I'm adopted, too, and I have never killed anyone. My brothers and I are all adopted, and I don't think anyone would be able to pick us out in a crowd, and I didn't have that great of an upbringing in the adoptive home.
Lanie
 
I'm adopted, too, and I have never killed anyone. My brothers and I are all adopted, and I don't think anyone would be able to pick us out in a crowd, and I didn't have that great of an upbringing in the adoptive home.
Lanie
Lanie, I am a huge supporter of adoption.. my very close knit family has been on both sides of this issue... one sis lovingly, gave her newborn up because she knew she was too young to give him a good home, and another sis is the recipient of the same unselfishness from 2 birthmothers.

Stats do show that most adopted children, adults.. turn out just fine.

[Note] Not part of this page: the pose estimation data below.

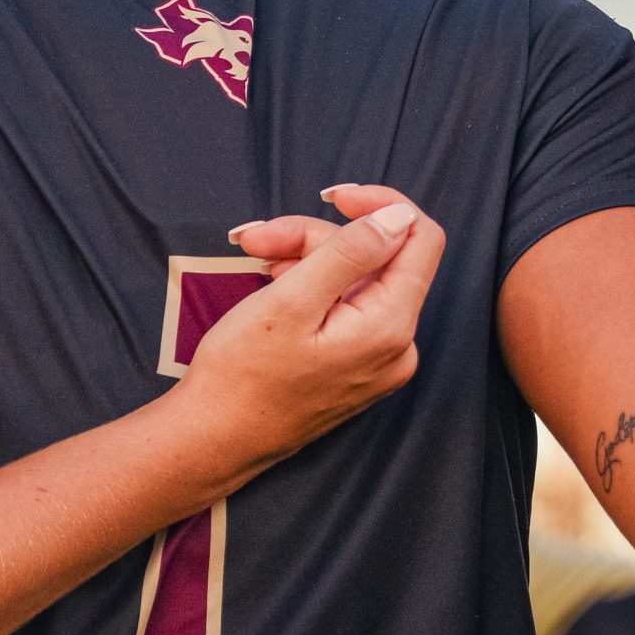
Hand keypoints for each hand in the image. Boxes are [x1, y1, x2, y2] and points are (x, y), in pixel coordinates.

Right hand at [173, 183, 441, 484]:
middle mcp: (397, 346)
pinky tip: (273, 284)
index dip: (379, 206)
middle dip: (314, 237)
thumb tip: (400, 216)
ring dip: (304, 259)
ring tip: (254, 260)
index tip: (331, 196)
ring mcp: (378, 360)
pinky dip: (309, 287)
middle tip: (256, 238)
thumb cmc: (243, 374)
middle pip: (375, 258)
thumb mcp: (291, 300)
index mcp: (389, 327)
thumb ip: (351, 252)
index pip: (419, 239)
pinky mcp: (356, 366)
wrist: (215, 437)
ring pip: (354, 280)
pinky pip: (345, 308)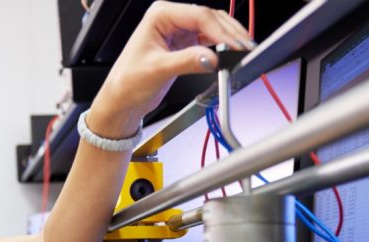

Sounds like your adopted family was pretty normal. :)
 
I'm not sure if offended is the most accurate word for what I've been feeling, but it's part of it. I've been reading these posts labeling "adopted" children for two or more days and finally decided to comment. I think this thread should be removed. There are a realm of factors that make someone become evil such as mental illness, abuse, etc., not the single factor of being adopted for goodness sake. For all those that were lucky enough to have an unselfish birth mom and a family to love them, please stop making these uninformed comments about adoption. Stats can be skewed to prove any point. We all know that.

JMHO
 
I'm not sure if offended is the most accurate word for what I've been feeling, but it's part of it. I've been reading these posts labeling "adopted" children for two or more days and finally decided to comment. I think this thread should be removed. There are a realm of factors that make someone become evil such as mental illness, abuse, etc., not the single factor of being adopted for goodness sake. For all those that were lucky enough to have an unselfish birth mom and a family to love them, please stop making these uninformed comments about adoption. Stats can be skewed to prove any point. We all know that.

JMHO
moved or removed? moved to the private forum i understand. removed from the site i dont get.